— Given text —
There’s a tendency to view a game like this as a meaningless curtain-raiser.
Maybe you’d be right to do so. A disjointed Ireland XV full of debutants and relative test rookies so new to this level that 12 of the starting fifteen had five fewer caps combined than Jordan Larmour has on his own looked poor on a greasy night in Hamilton against a highly motivated Māori outfit? Well, yeah, you could easily believe that. There’s nothing shocking about that. Everything about Ireland’s selection said “low-cohesion” and the performance reflected that almost completely.
Now, you might say that a game like this would become far more useful to all the inexperienced guys playing if Ireland would have dotted some test veterans throughout the selection. The answer to that would probably be that Healy, Earls, Murray and Aki are plenty experienced at this level and that guys like Treadwell, Timoney, Heffernan and others are plenty experienced at club level but there’s a big difference when you step up a level as a scratch side in New Zealand to being a club stalwart. I think you need to have 30+ test cappers in every line of the team to get the most out of a game like this and to allow the guys with less than 8 caps room to breathe and grow.

Ireland’s decision to only bring 40 players to New Zealand made that impossible but Ireland’s selection policies over the last few years haven’t focused on building up a wide level of experience below the Category A test selection. It feels like Ireland have been in “win now” territory for at least 18 months of this cycle as Farrell and Catt grappled for legitimacy in the post-Schmidt era.
Schmidt capped 9 new players per year during his tenure and 38% of those players ended up collecting five caps or fewer.
Farrell has so far capped 8 players per year and 56% of those players have less than five caps. Since the summer of 2021, only two players have been capped more than five times – Ryan Baird and Dan Sheehan – so when it comes to a tour like this, it shouldn’t be a surprise that Ireland don’t have a wide base of test experience to pull from because our selection policy has made that a certainty. At the same point during his tenure, Joe Schmidt was capping 10 players per year.

— Input data —
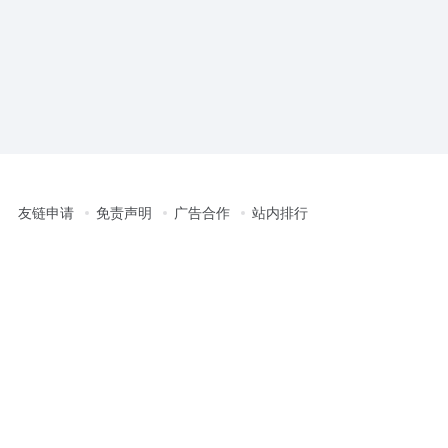
友链申请
免责声明
广告合作
站内排行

— Exercise brief —
Reproduce the passage of the article about Ireland's selection between "Maybe you’d be" and "that almost completely.", inclusive. Rely only on the article about Ireland's selection, not on the lines.

— Written response —
Maybe you’d be right to do so. A disjointed Ireland XV full of debutants and relative test rookies so new to this level that 12 of the starting fifteen had five fewer caps combined than Jordan Larmour has on his own looked poor on a greasy night in Hamilton against a highly motivated Māori outfit? Well, yeah, you could easily believe that. There’s nothing shocking about that. Everything about Ireland’s selection said “low-cohesion” and the performance reflected that almost completely.